At Naughty America, you can buy access at roughly $1-a-day, with a $15 Starbucks card netting you 16 days with MILFs, teens, and Virtual Reality smut. (Although a leader in gift card porn payment processing, Naughty America only allows re-gifting members to stream, not download.)
Denys Defrancesco’s acclaimed Euro-porn empire, DDF Network, will eagerly take your $42 Target gift card and hand over 27 days inside one of Europe’s largest and most impressive adult networks. Consider it a gift to you from Denys himself. Or vice versa.
Chaotic and colorful and loaded with more teenage and mature-aged pussy than your average Cat Fanciers’ Association Show, Reality Kings holds up its roster of 44 websites and, yep, takes gift cards for access. Hell, if you’ve got $200 for Best Buy, you can turn that into more than two years as a Reality King!
Mofos, “the motherfuckers of porn” with eleven sites to their credit, will take your $25 of Applebee’s fun bucks and turn them into 16 days of pornographic wonderment. Mofos recently cut downloads, though, so like Naughty America it’s streaming-only.
Spizoo’s ‘World Class Entertainment’ can be enjoyed for roughly $7.50-a-week, taking your Walmart-branded $25 and giving you 30 days of access to such sites as Drain My Balls, Intimate Lesbians, and The Stripper Experience.

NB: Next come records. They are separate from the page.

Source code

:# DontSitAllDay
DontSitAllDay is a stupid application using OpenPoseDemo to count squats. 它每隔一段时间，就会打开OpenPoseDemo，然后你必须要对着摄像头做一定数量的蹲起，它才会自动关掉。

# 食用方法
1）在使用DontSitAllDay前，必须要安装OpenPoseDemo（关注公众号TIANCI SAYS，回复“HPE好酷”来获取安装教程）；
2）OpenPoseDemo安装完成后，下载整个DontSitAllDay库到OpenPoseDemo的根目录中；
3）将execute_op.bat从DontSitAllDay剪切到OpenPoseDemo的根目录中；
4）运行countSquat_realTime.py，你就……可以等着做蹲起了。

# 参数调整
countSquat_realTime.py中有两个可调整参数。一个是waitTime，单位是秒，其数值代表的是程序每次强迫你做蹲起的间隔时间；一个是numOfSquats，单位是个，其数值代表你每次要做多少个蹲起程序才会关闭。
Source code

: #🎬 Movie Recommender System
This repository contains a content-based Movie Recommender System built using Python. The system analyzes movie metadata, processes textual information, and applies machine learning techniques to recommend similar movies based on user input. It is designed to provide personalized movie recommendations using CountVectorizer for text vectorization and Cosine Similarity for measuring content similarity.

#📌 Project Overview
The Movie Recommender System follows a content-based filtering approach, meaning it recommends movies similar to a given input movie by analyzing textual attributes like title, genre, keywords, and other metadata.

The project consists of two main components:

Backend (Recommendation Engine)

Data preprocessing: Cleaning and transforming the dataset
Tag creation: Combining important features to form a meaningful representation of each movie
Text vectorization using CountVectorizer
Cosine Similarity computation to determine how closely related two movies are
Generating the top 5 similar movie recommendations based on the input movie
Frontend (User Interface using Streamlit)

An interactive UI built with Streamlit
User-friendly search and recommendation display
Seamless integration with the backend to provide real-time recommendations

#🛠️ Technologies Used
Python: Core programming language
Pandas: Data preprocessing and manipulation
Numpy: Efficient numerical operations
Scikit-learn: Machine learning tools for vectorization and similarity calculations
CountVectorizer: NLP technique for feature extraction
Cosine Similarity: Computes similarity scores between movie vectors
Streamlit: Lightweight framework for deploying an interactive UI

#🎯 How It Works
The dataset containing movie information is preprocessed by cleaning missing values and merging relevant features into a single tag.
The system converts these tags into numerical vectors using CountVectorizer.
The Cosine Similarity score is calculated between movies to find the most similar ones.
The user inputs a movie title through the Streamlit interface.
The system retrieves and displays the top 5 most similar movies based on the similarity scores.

One of the biggest names in adult entertainment, Hustler, also invites you to spend your unwanted gift cards at its online porn emporium. A $15 card will score you two weeks of Hustler access so you can learn the art of being a Larry Flynt-style badass supreme.
Vivid’s porn parodies, celebrity sex tapes, and blockbuster hardcore features can be enjoyed en masse, your $40 Cheesecake Factory gluttony-pass scoring you two months of access. Twistys, another porno purveyor that bridges tasteful erotica with deeply intimate bonking, will, in turn, trade you 45 days of access for a $50 Target card, which sure beats buying new linens.
Sexually Broken, Infernal Restraints, and Hard Tied might not fit in with the other gift-card-accepting adult sites, but accept gift cards is exactly these masterful kink producers do, giving new members the chance to sample the normally expensive sites for 6 days in exchange for a $15 gift card. It’s not the most value-heavy deal here, no, but you’d be buying the hardest of hardcore BDSM porn with a fucking American Eagle Outfitters gift card. If that doesn’t make the transaction a supremely memorable one, what will?
So, while you endeavor to turn gift cards into sexual gratification this holiday season – and as you keep a close eye on Mr. Pink’s for any further vendor announcements – keep your cock happy, your hands busy, and your conscience clean. Convert your unwanted gift cards into cold hard porno-buyin’ credit or, if none of your favorite sites are yet accepting gift cards, throw them in a buddy’s direction with a noted recommendation attached. Make like Haley Joel Osment and pay the fucking forward!